会社制度(会社法)と証券制度(金融商品取引法)との整合性を図ることも常に念頭に置いておかなければならないわけです。
それから、【コラム】には、日本の株主総会の決議事項(会社法第295条第2項)はアメリカの決議事項と比較して広範である、
と書かれてあるのを読んで思ったのですが、「株主総会というのは創立総会の補助的な(secondary)位置付けけにあるものだ。」、
という捉え方をすると株主総会の意味・位置付け(ひいては、理論上の決議事項)が理解できるのではないかと思いました。
理論的には、「株主総会の決議事項」と「株主提案権の行使により提案できる事項」は、どちらも、「委任」関連のみ、すなわち、
「会社の創立や設立に関連する事柄に関してのみ」(創立時の決定事項のみ)、という考え方をしなければならないのです。

 


A general meeting of shareholders is, as it were, a secondary organizational meeting of shareholders.
Generally speaking, the organization fatigue of a company demands the at least once-a-year maintenance at the company.
The maintenance at the company is called a general meeting of shareholders.
The purpose of holding a general meeting of shareholders is maintain a company by a continual second look.
Shareholders want to keep their organization under review.

株主総会というのは、言わば補助的な創立総会のことなのです。
一般的に言って、会社は制度疲労を起こすので、会社では少なくとも年に1回は保全を行う必要があるわけです。
会社におけるその保全のことを、株主総会と呼ぶのです。
株主総会を開催する目的は、絶えず見直すことによって、会社をよい状態にしておくことなのです。
株主というのは、所有している制度を絶えず再吟味したいと思うものなのです。

 

It is true that some kind of discontinuation concerning shareholders occurs,
but, in theory, an institutional investor in a normal sense didn't incorporate an issuer.
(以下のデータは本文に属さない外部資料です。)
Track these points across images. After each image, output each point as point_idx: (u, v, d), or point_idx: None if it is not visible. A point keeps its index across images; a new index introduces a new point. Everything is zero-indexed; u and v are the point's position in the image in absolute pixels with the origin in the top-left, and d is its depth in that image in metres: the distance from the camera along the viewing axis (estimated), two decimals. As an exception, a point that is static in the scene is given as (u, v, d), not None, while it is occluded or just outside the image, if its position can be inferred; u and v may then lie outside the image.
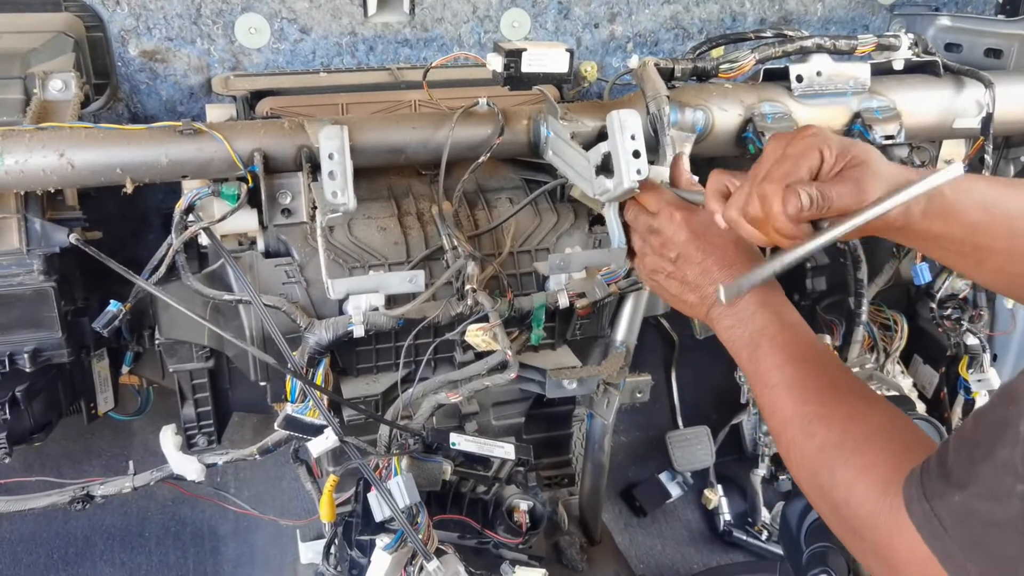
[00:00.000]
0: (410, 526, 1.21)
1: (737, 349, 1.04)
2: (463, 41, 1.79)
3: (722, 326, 1.07)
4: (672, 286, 1.16)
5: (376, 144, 1.36)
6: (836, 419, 0.90)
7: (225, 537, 2.04)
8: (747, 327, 1.03)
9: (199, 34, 1.64)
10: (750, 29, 1.89)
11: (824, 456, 0.87)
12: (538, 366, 1.49)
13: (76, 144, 1.25)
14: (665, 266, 1.16)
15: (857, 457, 0.84)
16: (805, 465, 0.90)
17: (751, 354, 1.01)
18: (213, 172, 1.34)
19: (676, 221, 1.14)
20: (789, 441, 0.93)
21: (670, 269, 1.15)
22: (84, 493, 1.53)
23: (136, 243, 1.81)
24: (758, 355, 1.00)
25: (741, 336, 1.03)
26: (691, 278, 1.12)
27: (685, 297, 1.14)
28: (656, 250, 1.17)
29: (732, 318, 1.05)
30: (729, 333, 1.06)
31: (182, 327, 1.50)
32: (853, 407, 0.91)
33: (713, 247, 1.11)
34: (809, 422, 0.91)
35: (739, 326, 1.04)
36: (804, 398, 0.93)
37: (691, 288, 1.12)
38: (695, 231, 1.12)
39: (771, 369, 0.98)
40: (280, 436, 1.49)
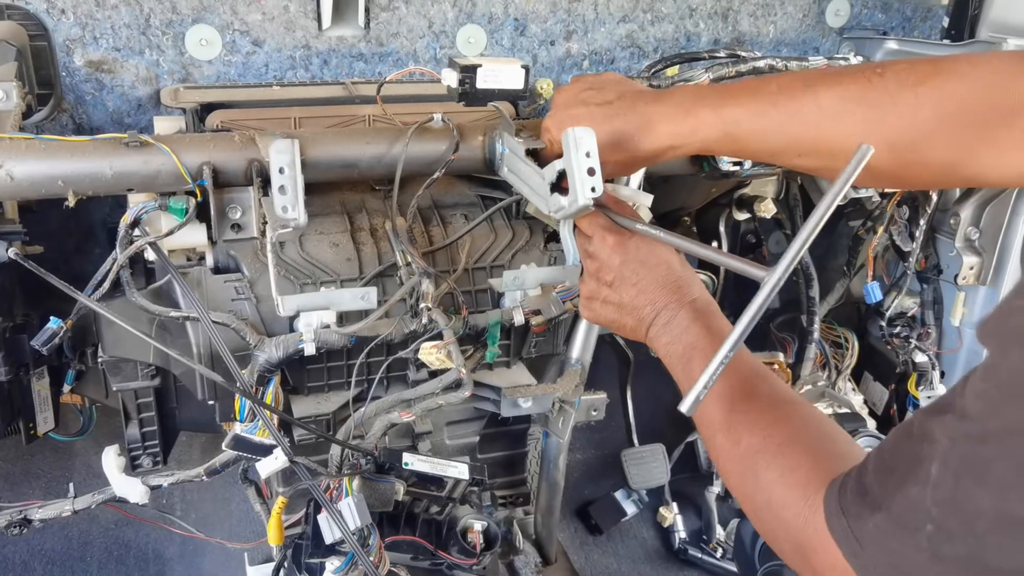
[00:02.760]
0: (361, 548, 1.18)
1: (672, 364, 1.06)
2: (419, 56, 1.78)
3: (659, 344, 1.09)
4: (609, 311, 1.17)
5: (329, 159, 1.34)
6: (760, 424, 0.91)
7: (171, 561, 1.98)
8: (681, 342, 1.05)
9: (148, 45, 1.61)
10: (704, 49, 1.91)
11: (748, 460, 0.89)
12: (493, 384, 1.47)
13: (16, 155, 1.21)
14: (601, 290, 1.17)
15: (779, 460, 0.85)
16: (733, 471, 0.92)
17: (684, 366, 1.03)
18: (160, 186, 1.30)
19: (609, 244, 1.16)
20: (719, 448, 0.95)
21: (606, 293, 1.16)
22: (21, 517, 1.47)
23: (81, 258, 1.76)
24: (691, 367, 1.01)
25: (675, 351, 1.05)
26: (627, 300, 1.13)
27: (623, 321, 1.15)
28: (592, 275, 1.19)
29: (668, 335, 1.07)
30: (666, 350, 1.08)
31: (127, 345, 1.46)
32: (778, 412, 0.93)
33: (648, 268, 1.13)
34: (735, 428, 0.92)
35: (674, 342, 1.06)
36: (731, 405, 0.94)
37: (628, 311, 1.14)
38: (629, 253, 1.14)
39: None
40: (228, 457, 1.45)
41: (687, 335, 1.05)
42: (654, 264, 1.13)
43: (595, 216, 1.20)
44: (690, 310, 1.07)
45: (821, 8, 2.00)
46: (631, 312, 1.13)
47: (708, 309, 1.09)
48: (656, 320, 1.11)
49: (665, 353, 1.08)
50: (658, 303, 1.11)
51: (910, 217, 1.94)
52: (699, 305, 1.09)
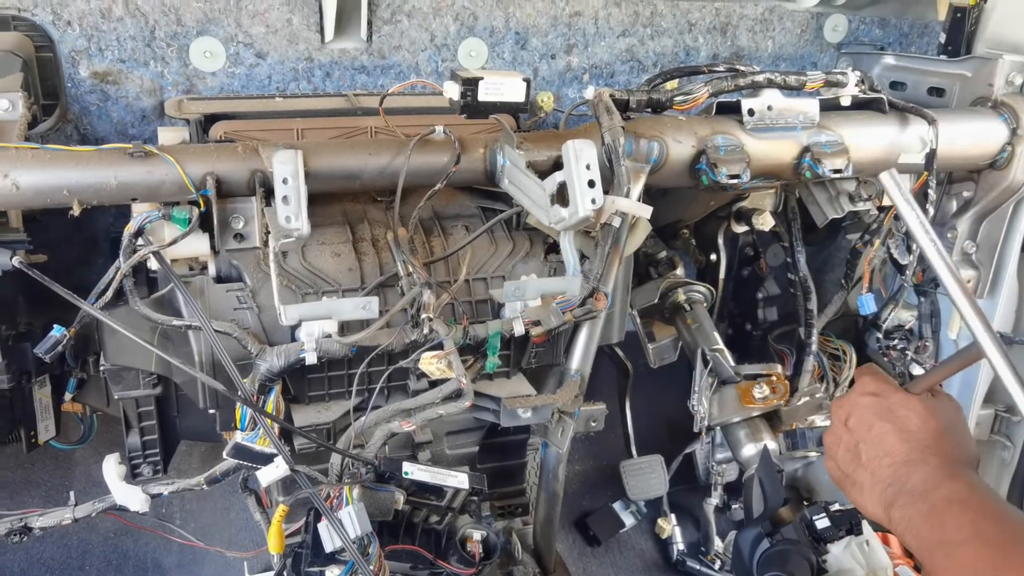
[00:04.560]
0: (361, 557, 1.19)
1: (919, 523, 0.98)
2: (420, 69, 1.80)
3: (900, 503, 1.02)
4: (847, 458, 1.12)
5: (332, 170, 1.36)
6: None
7: (169, 570, 1.98)
8: (930, 499, 0.98)
9: (152, 56, 1.62)
10: (704, 63, 1.93)
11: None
12: (493, 394, 1.48)
13: (22, 165, 1.23)
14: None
15: None
16: None
17: (936, 523, 0.95)
18: (164, 195, 1.31)
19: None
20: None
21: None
22: (22, 525, 1.48)
23: (84, 268, 1.77)
24: (946, 517, 0.94)
25: (923, 510, 0.98)
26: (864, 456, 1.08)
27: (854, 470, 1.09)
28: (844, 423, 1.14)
29: (910, 496, 1.01)
30: (909, 510, 1.00)
31: (128, 353, 1.46)
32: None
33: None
34: (1009, 566, 0.85)
35: (920, 501, 0.99)
36: (1006, 547, 0.87)
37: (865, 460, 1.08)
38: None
39: (962, 526, 0.92)
40: (229, 465, 1.45)
41: (940, 489, 0.97)
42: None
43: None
44: (943, 466, 1.01)
45: (819, 24, 2.02)
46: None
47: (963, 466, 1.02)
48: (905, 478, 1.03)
49: (905, 514, 1.00)
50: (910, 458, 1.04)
51: (907, 230, 1.95)
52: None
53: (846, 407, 1.14)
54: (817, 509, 1.46)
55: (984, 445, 2.10)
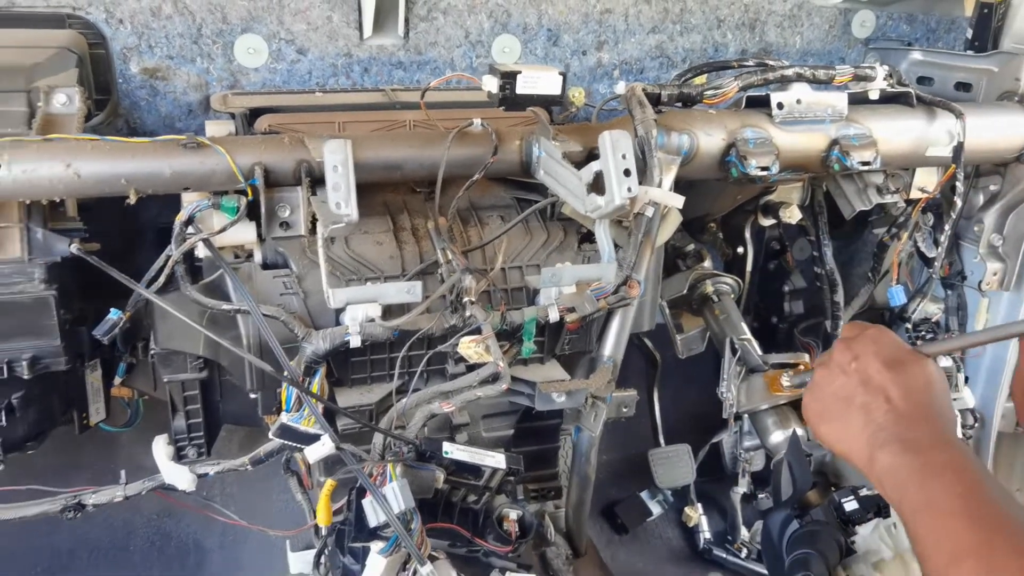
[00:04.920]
0: (405, 531, 1.23)
1: (905, 475, 0.97)
2: (455, 65, 1.85)
3: (889, 450, 1.01)
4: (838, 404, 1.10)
5: (374, 160, 1.41)
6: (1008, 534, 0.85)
7: (211, 551, 2.05)
8: (923, 456, 0.97)
9: (199, 53, 1.68)
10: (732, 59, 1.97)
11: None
12: (528, 379, 1.53)
13: (82, 155, 1.29)
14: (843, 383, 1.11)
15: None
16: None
17: (924, 482, 0.95)
18: (214, 185, 1.37)
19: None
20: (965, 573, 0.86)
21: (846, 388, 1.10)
22: (76, 502, 1.55)
23: (130, 256, 1.82)
24: (936, 483, 0.93)
25: (912, 465, 0.97)
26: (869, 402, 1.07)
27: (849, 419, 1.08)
28: (839, 365, 1.13)
29: (902, 445, 1.00)
30: (896, 458, 0.99)
31: (178, 337, 1.52)
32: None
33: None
34: (996, 557, 0.85)
35: (911, 455, 0.99)
36: (991, 530, 0.87)
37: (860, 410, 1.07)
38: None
39: (952, 496, 0.92)
40: (273, 446, 1.51)
41: (935, 451, 0.97)
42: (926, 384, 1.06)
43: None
44: (938, 424, 1.01)
45: (847, 19, 2.05)
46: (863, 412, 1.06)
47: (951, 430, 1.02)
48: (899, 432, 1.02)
49: (896, 462, 0.99)
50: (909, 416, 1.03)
51: (935, 224, 1.98)
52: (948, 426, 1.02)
53: (854, 349, 1.11)
54: (845, 492, 1.49)
55: (1009, 438, 2.12)
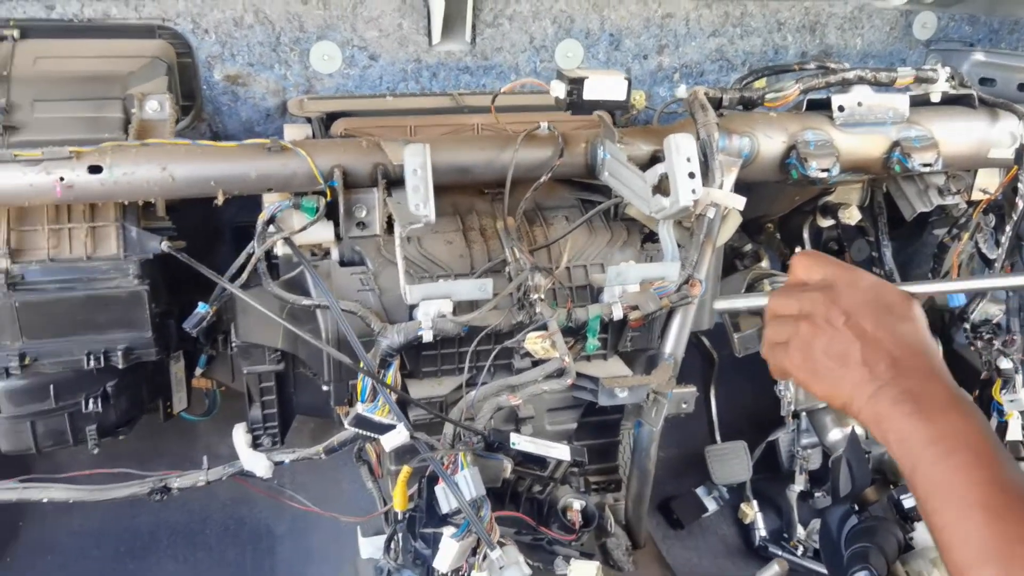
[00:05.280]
0: (476, 517, 1.29)
1: (918, 446, 0.85)
2: (520, 69, 1.91)
3: (899, 411, 0.87)
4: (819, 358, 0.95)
5: (446, 164, 1.47)
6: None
7: (282, 536, 2.14)
8: (937, 424, 0.85)
9: (277, 60, 1.77)
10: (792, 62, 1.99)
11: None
12: (591, 374, 1.58)
13: (177, 158, 1.37)
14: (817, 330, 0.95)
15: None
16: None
17: (940, 458, 0.83)
18: (295, 186, 1.45)
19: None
20: (976, 529, 0.79)
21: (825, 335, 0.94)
22: (162, 485, 1.64)
23: (210, 253, 1.92)
24: (953, 462, 0.82)
25: (926, 433, 0.84)
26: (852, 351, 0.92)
27: (835, 373, 0.93)
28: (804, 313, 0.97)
29: (914, 405, 0.86)
30: (907, 421, 0.86)
31: (258, 331, 1.61)
32: None
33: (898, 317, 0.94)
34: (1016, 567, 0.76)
35: (923, 421, 0.85)
36: (1015, 536, 0.78)
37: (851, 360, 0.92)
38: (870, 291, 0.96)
39: (973, 484, 0.81)
40: (346, 435, 1.59)
41: (948, 419, 0.84)
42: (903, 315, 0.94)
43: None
44: (949, 385, 0.88)
45: (908, 21, 2.06)
46: (854, 362, 0.91)
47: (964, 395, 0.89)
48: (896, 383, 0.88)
49: (903, 426, 0.86)
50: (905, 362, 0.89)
51: (996, 224, 1.97)
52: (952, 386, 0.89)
53: (841, 304, 0.94)
54: (904, 489, 1.51)
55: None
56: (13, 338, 1.46)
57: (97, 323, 1.49)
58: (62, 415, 1.56)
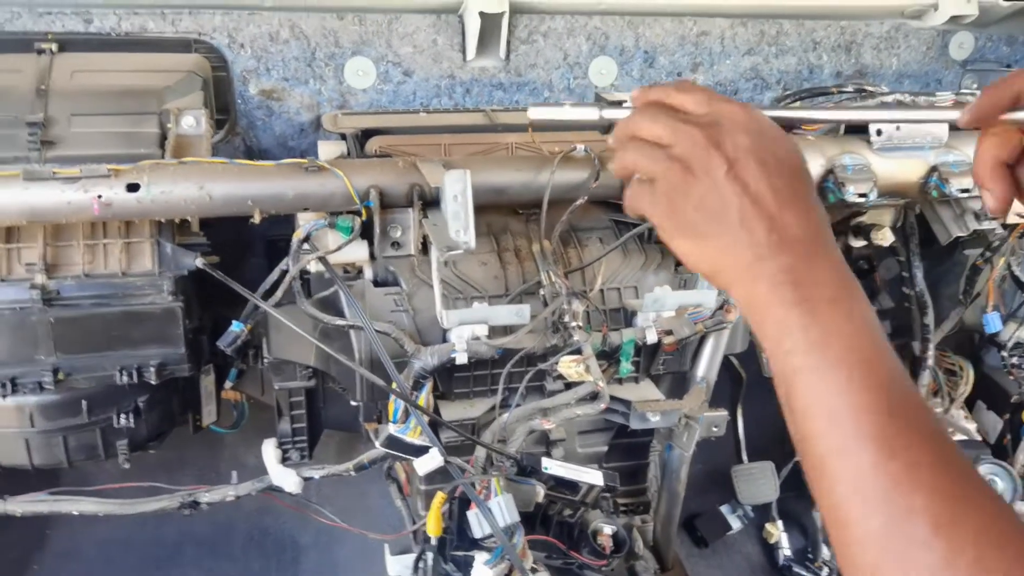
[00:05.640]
0: (509, 543, 1.29)
1: (797, 348, 0.68)
2: (553, 86, 1.90)
3: (777, 296, 0.70)
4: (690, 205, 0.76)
5: (482, 185, 1.46)
6: (967, 528, 0.60)
7: (307, 548, 2.14)
8: (821, 321, 0.68)
9: (312, 75, 1.76)
10: (828, 82, 1.98)
11: (910, 511, 0.60)
12: (623, 398, 1.57)
13: (214, 177, 1.37)
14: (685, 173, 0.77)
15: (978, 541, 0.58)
16: (873, 519, 0.62)
17: (823, 369, 0.67)
18: (332, 206, 1.45)
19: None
20: (868, 531, 0.62)
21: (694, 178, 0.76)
22: (191, 500, 1.65)
23: (242, 267, 1.92)
24: (840, 376, 0.66)
25: (807, 333, 0.68)
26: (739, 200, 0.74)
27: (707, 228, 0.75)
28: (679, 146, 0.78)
29: (795, 290, 0.70)
30: (786, 312, 0.69)
31: (291, 348, 1.61)
32: (991, 519, 0.61)
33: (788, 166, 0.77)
34: (923, 520, 0.60)
35: (806, 314, 0.68)
36: (913, 484, 0.61)
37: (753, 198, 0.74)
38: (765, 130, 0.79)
39: (863, 410, 0.64)
40: (376, 454, 1.58)
41: (834, 314, 0.68)
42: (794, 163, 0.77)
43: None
44: (841, 273, 0.71)
45: (945, 41, 2.03)
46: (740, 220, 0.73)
47: (854, 283, 0.72)
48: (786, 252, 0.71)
49: (778, 317, 0.69)
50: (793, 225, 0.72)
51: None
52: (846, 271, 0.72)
53: (724, 150, 0.75)
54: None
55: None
56: (47, 353, 1.46)
57: (131, 339, 1.49)
58: (94, 430, 1.57)
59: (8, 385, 1.47)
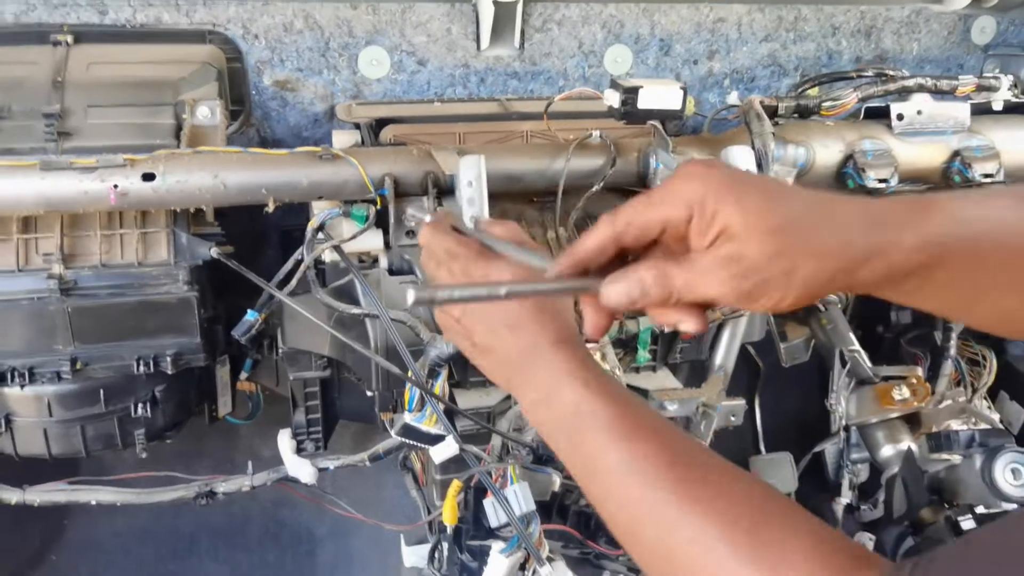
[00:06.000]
0: (525, 532, 1.28)
1: (550, 433, 0.80)
2: (568, 75, 1.88)
3: (526, 400, 0.83)
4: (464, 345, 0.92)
5: (497, 172, 1.45)
6: (707, 501, 0.67)
7: (322, 540, 2.14)
8: (555, 405, 0.79)
9: (326, 65, 1.76)
10: (846, 67, 1.95)
11: (704, 553, 0.65)
12: (640, 387, 1.55)
13: (229, 166, 1.37)
14: (452, 324, 0.91)
15: (761, 552, 0.63)
16: (675, 568, 0.67)
17: (571, 439, 0.77)
18: (346, 194, 1.44)
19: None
20: (640, 538, 0.70)
21: (457, 328, 0.91)
22: (208, 490, 1.65)
23: (257, 257, 1.92)
24: (582, 438, 0.76)
25: (550, 417, 0.80)
26: (479, 339, 0.88)
27: (479, 361, 0.90)
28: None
29: (535, 391, 0.81)
30: (535, 412, 0.82)
31: (306, 338, 1.60)
32: (725, 484, 0.70)
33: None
34: (668, 507, 0.68)
35: (543, 403, 0.80)
36: (655, 480, 0.69)
37: (481, 351, 0.89)
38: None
39: (599, 452, 0.74)
40: (391, 443, 1.58)
41: (562, 395, 0.78)
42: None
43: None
44: (560, 363, 0.80)
45: (967, 25, 2.00)
46: (485, 353, 0.88)
47: (580, 358, 0.81)
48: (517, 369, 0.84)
49: (535, 419, 0.83)
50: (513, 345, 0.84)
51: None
52: (570, 353, 0.82)
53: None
54: (962, 510, 1.47)
55: None
56: (65, 343, 1.47)
57: (147, 328, 1.50)
58: (111, 419, 1.57)
59: (26, 375, 1.47)
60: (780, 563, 0.62)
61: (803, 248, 0.66)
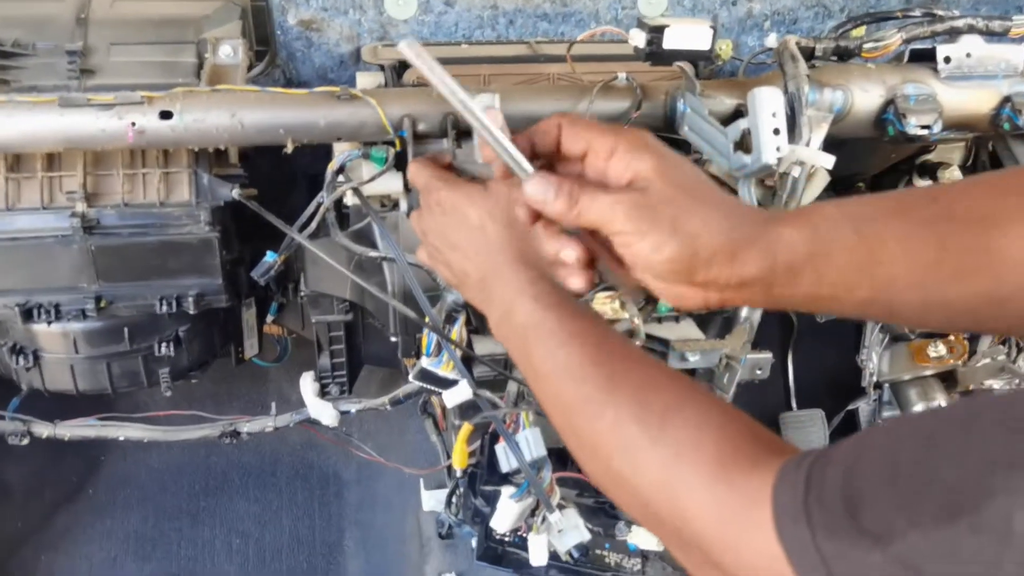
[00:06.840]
0: (536, 478, 1.27)
1: (511, 348, 0.87)
2: (600, 17, 1.82)
3: (493, 318, 0.90)
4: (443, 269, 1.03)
5: (519, 113, 1.41)
6: (627, 391, 0.72)
7: (349, 483, 2.18)
8: (512, 319, 0.84)
9: (352, 5, 1.73)
10: (895, 7, 1.85)
11: (620, 436, 0.70)
12: (662, 337, 1.52)
13: (246, 105, 1.36)
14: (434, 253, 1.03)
15: (669, 432, 0.67)
16: (598, 455, 0.73)
17: (523, 349, 0.83)
18: (365, 136, 1.42)
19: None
20: (575, 431, 0.76)
21: (439, 257, 1.02)
22: (232, 429, 1.68)
23: (284, 202, 1.91)
24: (530, 348, 0.81)
25: (510, 332, 0.85)
26: (456, 266, 0.96)
27: (462, 290, 1.00)
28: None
29: (498, 308, 0.87)
30: (498, 328, 0.89)
31: (327, 281, 1.61)
32: (647, 377, 0.74)
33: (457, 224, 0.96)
34: (593, 401, 0.73)
35: (504, 319, 0.86)
36: (584, 377, 0.75)
37: (459, 278, 0.97)
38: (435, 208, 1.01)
39: (543, 357, 0.79)
40: (411, 388, 1.58)
41: (516, 313, 0.83)
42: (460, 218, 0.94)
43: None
44: (514, 281, 0.85)
45: (1027, -37, 1.89)
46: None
47: (537, 278, 0.85)
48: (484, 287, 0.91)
49: (499, 335, 0.89)
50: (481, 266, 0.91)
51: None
52: (528, 276, 0.86)
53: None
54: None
55: None
56: (90, 281, 1.49)
57: (169, 269, 1.51)
58: (136, 357, 1.60)
59: (52, 312, 1.50)
60: (685, 441, 0.66)
61: (695, 210, 0.76)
株主に関して一種の断絶が起こっているのは確かですが、
理論的には、通常の意味の機関投資家が発行者を設立したわけではないのです。

 

In theory, there is no shareholder in the market who incorporated an issuer.

理論的には、発行者を設立した株主というのは市場にいないのです。

 

I understand that parents of my great-grandfather were not a human being.

曽祖父の両親は人間ではなかったと聞いています。

 

And, I once said, "If the Creator created this world, then who on earth had created the Creator?"
You will never reach the answer even if you continue to think the question till you die.

そして、私はかつてこう言いました。
「仮に、創造主がこの世を作ったとして、ではその創造主は一体誰が作ったというんだい?」と。
死ぬまで考え続けても答えは決して出ないでしょう。